> **PROBLEM STATEMENT**
Starting at the first line and ending at the last, reproduce the records below exactly.

> **SOURCE DATA**
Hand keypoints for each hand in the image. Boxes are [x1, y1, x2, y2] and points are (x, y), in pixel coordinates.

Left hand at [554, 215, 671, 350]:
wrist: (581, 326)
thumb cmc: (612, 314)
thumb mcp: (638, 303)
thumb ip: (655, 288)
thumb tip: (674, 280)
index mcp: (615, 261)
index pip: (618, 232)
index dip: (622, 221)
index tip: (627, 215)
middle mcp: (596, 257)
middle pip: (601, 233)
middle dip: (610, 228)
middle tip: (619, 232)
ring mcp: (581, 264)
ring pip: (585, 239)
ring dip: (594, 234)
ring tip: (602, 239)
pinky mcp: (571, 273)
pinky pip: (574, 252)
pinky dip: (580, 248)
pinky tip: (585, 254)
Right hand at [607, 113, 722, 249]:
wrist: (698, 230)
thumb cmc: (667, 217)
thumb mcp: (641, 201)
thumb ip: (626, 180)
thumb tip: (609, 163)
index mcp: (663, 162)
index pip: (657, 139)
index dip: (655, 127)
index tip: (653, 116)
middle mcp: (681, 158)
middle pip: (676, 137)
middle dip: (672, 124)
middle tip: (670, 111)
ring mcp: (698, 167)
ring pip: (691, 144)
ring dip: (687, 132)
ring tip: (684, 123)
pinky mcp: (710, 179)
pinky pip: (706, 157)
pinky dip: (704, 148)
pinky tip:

> **RESULT FOR THIS EXERCISE**
Hand keypoints for each hand in the image. Boxes are [x1, y1, x2, y2] and points are (x, y), in pixel coordinates.

Left hand at [554, 215, 671, 350]:
wrist: (581, 326)
thumb cmc: (612, 314)
thumb mcp: (638, 303)
thumb ip: (655, 288)
thumb tip: (674, 280)
index mcp: (615, 261)
index pip: (618, 232)
index dip: (622, 221)
index tip: (627, 215)
middle mcp: (596, 257)
middle pip: (601, 233)
middle dip: (610, 228)
middle tip: (619, 232)
ring mcp: (581, 264)
ring pip: (585, 239)
ring dip: (594, 234)
ring tip: (602, 239)
pinky mcp: (571, 273)
pinky pip: (574, 252)
pinky dip: (580, 248)
pinky tip: (585, 254)
Right hand at [607, 113, 722, 249]:
wrist: (698, 230)
thumb cmc: (667, 217)
thumb mcp: (641, 201)
thumb ip: (626, 180)
thumb tip: (609, 163)
index mcp: (663, 162)
index pip: (657, 139)
index dip: (655, 127)
index tip: (653, 116)
middle mcp: (681, 158)
middle pip: (676, 137)
middle dip: (672, 124)
middle tip: (670, 111)
ring mcp: (698, 167)
ring pip: (691, 144)
ring dip: (687, 132)
ring tip: (684, 123)
pinky mcp: (710, 179)
pinky pip: (706, 157)
pinky dip: (704, 148)
pinky tip:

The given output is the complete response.